Growing Organic Herbs.
- I have carefully researched and tested the best ways I know of growing common herbs in a warm temperate climate like Melbourne's using micro-organic gardening principles.
- I record the results of these studies in stand alone blogs for my own benefit, but I am very happy to share this information publicly subject to the limitations outlined in my disclaimer.
- The links below go directly to dedicated pages in these blogs and each page contains a botanical name, varieties grown, the preferred growing conditions, the herb's nutritional value, preparation of the soil, seedling and cutting propagation, planting out young plants, harvesting, and controlling pests and diseases.
- I grow flowering herbs because of their ability to attract beneficial insects to my garden. Bees are particularly important and many of the herbs I grow are excellent bee magnets.
- I need bees to pollinate my fruit trees and vegetables, and when they are absent, fruit harvests are severely reduced; or in some cases there is no harvest at all. (as I found to my cost when my apples failed in 2016 even though they produced loads of blossum).
- Bees are not the only pollinators of course, and I try to grow a wide ranging variety of flowering plants to keep them all coming.
- Herbs and other flowering plants attract predatory insects and insect eating birds, who keep pests under control as well as help to pollinate flowering plants.

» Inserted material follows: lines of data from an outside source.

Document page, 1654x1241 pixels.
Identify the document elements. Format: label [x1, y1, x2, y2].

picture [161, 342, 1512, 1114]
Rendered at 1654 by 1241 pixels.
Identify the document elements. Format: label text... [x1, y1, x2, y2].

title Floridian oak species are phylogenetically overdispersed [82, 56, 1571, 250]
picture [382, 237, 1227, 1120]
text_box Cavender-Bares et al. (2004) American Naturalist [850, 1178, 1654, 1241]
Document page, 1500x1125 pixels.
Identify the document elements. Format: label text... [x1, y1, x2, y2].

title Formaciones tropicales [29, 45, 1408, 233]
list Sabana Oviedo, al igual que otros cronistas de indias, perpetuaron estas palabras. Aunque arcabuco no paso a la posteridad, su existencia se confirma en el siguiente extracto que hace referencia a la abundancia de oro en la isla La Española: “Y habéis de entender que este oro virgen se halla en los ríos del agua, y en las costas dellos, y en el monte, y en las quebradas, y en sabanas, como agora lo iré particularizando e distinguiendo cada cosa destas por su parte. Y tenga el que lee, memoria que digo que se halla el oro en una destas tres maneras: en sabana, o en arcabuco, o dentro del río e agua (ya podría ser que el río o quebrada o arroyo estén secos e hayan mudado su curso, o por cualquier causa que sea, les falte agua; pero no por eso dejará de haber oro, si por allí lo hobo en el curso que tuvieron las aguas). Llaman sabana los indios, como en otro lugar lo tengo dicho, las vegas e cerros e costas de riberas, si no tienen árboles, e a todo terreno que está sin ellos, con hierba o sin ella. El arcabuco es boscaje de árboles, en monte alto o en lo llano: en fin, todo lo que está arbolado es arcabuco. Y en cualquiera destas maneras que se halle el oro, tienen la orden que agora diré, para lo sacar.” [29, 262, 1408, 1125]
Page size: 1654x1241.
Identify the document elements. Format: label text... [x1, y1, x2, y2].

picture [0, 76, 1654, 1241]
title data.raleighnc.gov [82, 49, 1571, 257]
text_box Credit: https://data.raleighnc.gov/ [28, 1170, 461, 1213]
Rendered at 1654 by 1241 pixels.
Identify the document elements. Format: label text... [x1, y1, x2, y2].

- I usually grow herbs in my raised beds alongside fruit trees, where their ability to attract pollinators is put to best use. However some herbs (like Sweet Basil for example) are best grown in Ecobeds as companion plants.
- Good companion plantings promote vigour and good health in both partners, but not all plants are good companions, and its worth checking this out before you commit to planting them. You can find a list of good companions in most pages of my herb database.
- For me growing herbs is more to do with replicating nature in my garden and keeping the creatures there in balance, rather than growing them for culinary purposes (although we do a bit of that too). It all seems to be working quite nicely.